While we will likely never know what the true root cause is, as no one involved will ever have any reason to reveal the cause of a 3+ week issue, we can make a few inferences, and a reasonable idea as to what happened, based on the evidence provided in this thread.

It looks most likely that NTT had a dying node. They were resistant to investigate and resolve this issue, as the replacement of the node would be a cost measured both in a large amount of time and a large amount of money. During this slow death, the node would thrash the very moment it became saturated, causing excessive latency, and worse packet loss.

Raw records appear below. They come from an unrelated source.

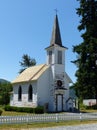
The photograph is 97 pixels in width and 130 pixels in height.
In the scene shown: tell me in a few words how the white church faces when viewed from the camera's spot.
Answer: facing the viewer and to the right of the viewer

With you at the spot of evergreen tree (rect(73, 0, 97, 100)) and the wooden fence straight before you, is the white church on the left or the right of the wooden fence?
right

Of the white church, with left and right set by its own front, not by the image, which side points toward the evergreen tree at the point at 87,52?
left
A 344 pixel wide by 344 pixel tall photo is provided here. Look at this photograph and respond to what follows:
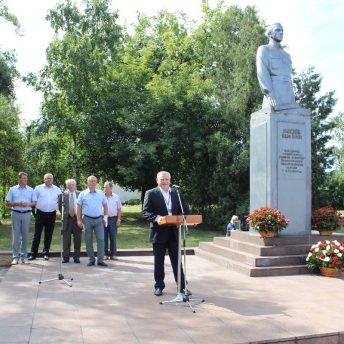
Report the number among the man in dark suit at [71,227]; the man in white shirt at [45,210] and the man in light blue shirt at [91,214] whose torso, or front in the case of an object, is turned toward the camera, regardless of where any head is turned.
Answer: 3

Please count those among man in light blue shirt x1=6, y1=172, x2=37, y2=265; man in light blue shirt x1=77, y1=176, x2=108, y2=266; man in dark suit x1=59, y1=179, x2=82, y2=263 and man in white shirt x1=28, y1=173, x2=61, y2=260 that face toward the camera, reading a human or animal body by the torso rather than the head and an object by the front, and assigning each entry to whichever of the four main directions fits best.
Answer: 4

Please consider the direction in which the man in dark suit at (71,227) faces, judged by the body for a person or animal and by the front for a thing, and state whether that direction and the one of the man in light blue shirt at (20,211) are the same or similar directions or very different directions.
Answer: same or similar directions

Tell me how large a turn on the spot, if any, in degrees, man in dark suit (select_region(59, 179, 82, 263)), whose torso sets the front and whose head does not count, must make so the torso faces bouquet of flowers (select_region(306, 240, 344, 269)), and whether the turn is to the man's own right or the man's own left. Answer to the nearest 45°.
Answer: approximately 45° to the man's own left

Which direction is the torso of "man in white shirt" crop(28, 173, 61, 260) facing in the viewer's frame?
toward the camera

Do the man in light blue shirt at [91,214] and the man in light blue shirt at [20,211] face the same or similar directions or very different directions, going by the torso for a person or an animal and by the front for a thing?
same or similar directions

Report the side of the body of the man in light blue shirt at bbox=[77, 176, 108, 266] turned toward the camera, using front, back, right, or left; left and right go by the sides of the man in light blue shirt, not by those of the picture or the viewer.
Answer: front

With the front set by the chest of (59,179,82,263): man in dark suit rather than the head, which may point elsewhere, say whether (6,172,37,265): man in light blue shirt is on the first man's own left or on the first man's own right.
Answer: on the first man's own right

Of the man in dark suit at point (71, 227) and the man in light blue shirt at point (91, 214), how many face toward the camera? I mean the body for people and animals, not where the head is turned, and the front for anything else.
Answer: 2
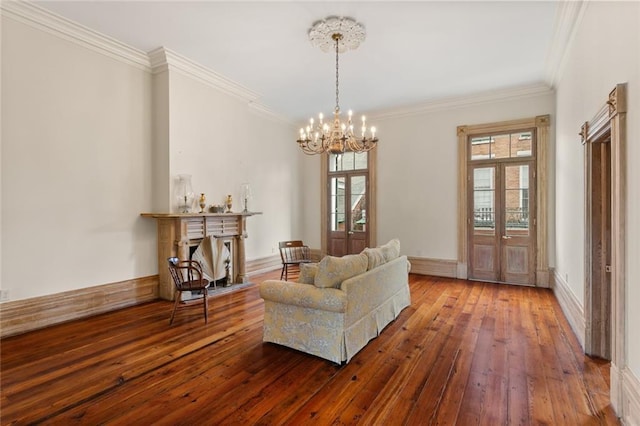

After about 3 weeks, it is very likely that the node simply died, and automatic network routing within the NTT infrastructure re-routed around the failed node (rather than through it), and thus the issue was resolved. And as the device has entirely failed, NTT will need to replace it, and in the meantime the automatic reroute around it has resolved the immediate issue.

Looking at logs, the specific node which was causing the vast majority of issues within the NTT infrastructure no longer appears in traceroutes, which adds credence to this theory. But alas, we will very likely never know.

Much love, glad we got through this.
You might be right, Ahumaya. I haven't noticed that node come up in my traceroutes since the start of the month.

Hopefully, the node kicking the bucket was the "fix" for the moment.